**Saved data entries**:
☆ ☆ ☆ ☆

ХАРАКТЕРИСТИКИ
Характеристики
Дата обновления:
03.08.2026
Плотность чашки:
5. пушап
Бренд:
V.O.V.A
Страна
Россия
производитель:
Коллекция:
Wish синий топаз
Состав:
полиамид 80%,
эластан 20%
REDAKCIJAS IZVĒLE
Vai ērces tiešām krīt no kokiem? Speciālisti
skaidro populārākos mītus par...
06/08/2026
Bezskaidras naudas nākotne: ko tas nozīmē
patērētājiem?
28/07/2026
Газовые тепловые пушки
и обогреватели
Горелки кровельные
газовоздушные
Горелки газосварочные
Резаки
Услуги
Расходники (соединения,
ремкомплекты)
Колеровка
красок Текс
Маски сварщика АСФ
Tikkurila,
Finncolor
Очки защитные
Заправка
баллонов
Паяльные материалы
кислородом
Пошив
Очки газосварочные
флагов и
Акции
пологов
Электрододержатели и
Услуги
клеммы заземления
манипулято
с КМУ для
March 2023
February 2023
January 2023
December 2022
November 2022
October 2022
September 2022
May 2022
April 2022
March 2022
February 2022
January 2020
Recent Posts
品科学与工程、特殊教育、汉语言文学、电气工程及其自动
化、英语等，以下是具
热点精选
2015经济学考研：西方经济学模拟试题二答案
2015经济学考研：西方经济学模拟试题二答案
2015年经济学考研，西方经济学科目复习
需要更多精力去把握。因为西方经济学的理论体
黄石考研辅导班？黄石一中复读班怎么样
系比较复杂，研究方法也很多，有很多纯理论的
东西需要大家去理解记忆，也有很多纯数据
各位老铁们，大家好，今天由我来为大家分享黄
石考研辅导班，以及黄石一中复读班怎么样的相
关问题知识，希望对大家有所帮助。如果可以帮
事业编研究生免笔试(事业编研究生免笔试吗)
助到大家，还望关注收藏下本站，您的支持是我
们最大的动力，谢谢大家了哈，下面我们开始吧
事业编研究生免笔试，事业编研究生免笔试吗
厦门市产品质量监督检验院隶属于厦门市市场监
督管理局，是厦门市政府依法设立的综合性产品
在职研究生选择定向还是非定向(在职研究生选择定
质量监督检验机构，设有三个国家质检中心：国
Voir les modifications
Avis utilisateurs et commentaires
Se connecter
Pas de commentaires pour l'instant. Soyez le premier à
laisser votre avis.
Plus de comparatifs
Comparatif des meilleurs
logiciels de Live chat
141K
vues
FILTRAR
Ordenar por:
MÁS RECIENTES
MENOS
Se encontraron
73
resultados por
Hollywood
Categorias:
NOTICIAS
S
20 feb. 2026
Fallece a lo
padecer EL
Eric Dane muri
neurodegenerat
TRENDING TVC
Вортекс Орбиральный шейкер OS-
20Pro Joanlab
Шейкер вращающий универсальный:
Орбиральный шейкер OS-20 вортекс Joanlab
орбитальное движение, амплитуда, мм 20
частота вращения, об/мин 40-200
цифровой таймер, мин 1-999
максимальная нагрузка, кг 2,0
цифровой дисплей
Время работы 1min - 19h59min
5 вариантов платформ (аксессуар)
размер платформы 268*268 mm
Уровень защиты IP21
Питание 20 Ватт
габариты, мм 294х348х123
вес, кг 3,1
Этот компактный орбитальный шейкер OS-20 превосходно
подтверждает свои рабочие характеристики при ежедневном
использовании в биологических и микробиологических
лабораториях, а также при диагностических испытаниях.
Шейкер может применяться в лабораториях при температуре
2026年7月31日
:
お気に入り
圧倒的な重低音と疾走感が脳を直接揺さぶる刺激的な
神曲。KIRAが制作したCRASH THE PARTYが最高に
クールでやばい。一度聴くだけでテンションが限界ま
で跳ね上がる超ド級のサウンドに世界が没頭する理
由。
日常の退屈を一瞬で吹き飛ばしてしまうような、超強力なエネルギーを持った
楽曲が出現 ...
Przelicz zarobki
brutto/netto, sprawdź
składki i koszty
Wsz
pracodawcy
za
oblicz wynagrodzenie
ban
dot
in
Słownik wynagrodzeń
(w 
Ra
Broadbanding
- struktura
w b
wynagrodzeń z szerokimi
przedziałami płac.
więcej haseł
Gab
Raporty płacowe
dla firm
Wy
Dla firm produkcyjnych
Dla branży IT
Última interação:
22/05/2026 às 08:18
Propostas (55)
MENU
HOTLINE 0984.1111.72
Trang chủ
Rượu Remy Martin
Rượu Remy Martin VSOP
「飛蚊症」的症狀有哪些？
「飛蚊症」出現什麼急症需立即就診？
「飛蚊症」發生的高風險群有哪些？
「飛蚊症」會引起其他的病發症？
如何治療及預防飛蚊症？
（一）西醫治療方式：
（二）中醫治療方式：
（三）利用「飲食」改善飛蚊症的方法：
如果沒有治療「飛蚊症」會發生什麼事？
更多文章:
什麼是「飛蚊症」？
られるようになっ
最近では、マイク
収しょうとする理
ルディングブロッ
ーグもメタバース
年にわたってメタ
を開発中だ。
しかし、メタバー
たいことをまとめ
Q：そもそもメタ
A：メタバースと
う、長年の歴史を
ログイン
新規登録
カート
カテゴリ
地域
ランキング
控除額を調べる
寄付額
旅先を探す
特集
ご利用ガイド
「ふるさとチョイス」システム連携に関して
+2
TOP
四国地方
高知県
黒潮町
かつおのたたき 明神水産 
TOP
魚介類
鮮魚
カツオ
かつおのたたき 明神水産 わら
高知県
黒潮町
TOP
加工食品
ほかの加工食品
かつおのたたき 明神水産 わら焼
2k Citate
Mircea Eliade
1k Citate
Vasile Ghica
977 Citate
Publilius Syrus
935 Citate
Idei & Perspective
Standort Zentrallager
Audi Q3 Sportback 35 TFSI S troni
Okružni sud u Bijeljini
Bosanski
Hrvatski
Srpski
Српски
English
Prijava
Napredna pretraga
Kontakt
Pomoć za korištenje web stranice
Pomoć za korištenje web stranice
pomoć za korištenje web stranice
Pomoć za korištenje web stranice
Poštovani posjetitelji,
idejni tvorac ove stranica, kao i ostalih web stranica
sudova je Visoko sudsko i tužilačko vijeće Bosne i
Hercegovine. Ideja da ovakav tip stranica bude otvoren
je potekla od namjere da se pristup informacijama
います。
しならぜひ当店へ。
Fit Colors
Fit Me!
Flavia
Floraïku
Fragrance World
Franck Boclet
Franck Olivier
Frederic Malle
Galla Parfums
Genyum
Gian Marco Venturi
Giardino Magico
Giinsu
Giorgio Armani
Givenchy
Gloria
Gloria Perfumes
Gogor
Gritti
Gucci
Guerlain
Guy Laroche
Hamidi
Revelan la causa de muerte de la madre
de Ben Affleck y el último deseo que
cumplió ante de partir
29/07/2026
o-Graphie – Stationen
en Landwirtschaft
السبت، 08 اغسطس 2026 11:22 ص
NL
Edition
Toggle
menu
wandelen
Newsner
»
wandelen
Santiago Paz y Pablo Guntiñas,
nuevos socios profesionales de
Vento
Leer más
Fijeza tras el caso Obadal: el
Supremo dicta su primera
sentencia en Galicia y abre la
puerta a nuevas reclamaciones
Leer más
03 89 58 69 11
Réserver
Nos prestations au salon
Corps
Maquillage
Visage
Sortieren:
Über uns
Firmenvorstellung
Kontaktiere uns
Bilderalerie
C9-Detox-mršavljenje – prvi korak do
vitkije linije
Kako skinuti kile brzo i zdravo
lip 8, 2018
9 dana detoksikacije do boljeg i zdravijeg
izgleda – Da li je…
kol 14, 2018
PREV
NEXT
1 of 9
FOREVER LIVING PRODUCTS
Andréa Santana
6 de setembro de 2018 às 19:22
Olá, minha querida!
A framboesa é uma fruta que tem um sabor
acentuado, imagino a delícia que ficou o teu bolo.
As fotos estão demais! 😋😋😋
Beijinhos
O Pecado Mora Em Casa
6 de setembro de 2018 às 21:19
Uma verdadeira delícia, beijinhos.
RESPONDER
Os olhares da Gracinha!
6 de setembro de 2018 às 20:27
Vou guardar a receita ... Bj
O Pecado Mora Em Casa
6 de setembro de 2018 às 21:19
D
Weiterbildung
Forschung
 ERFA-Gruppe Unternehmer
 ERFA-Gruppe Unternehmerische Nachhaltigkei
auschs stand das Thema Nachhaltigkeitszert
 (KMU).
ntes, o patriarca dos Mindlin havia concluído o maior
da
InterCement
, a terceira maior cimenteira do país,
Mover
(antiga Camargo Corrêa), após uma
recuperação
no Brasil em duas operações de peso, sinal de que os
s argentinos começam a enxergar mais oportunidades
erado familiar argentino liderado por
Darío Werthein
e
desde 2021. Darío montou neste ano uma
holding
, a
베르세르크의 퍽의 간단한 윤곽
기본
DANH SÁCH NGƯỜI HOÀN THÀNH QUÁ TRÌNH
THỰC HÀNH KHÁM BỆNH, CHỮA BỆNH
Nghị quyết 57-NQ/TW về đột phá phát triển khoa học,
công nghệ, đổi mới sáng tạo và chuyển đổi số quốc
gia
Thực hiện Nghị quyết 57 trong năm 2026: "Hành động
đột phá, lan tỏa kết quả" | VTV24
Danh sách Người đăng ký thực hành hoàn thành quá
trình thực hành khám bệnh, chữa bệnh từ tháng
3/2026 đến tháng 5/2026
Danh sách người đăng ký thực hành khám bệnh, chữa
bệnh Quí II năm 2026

☆ ☆ ☆ ☆

**TASK ITEM**: Arrange everything from the start of the rows above down through the line containing "Горелки газосварочные" as a numbered list. Skip any blank lines.

**RESULT OF THIS EXERCISE**:
1. ХАРАКТЕРИСТИКИ
2. Характеристики
3. Дата обновления:
4. 03.08.2026
5. Плотность чашки:
6. 5. пушап
7. Бренд:
8. V.O.V.A
9. Страна
10. Россия
11. производитель:
12. Коллекция:
13. Wish синий топаз
14. Состав:
15. полиамид 80%,
16. эластан 20%
17. REDAKCIJAS IZVĒLE
18. Vai ērces tiešām krīt no kokiem? Speciālisti
19. skaidro populārākos mītus par...
20. 06/08/2026
21. Bezskaidras naudas nākotne: ko tas nozīmē
22. patērētājiem?
23. 28/07/2026
24. Газовые тепловые пушки
25. и обогреватели
26. Горелки кровельные
27. газовоздушные
28. Горелки газосварочные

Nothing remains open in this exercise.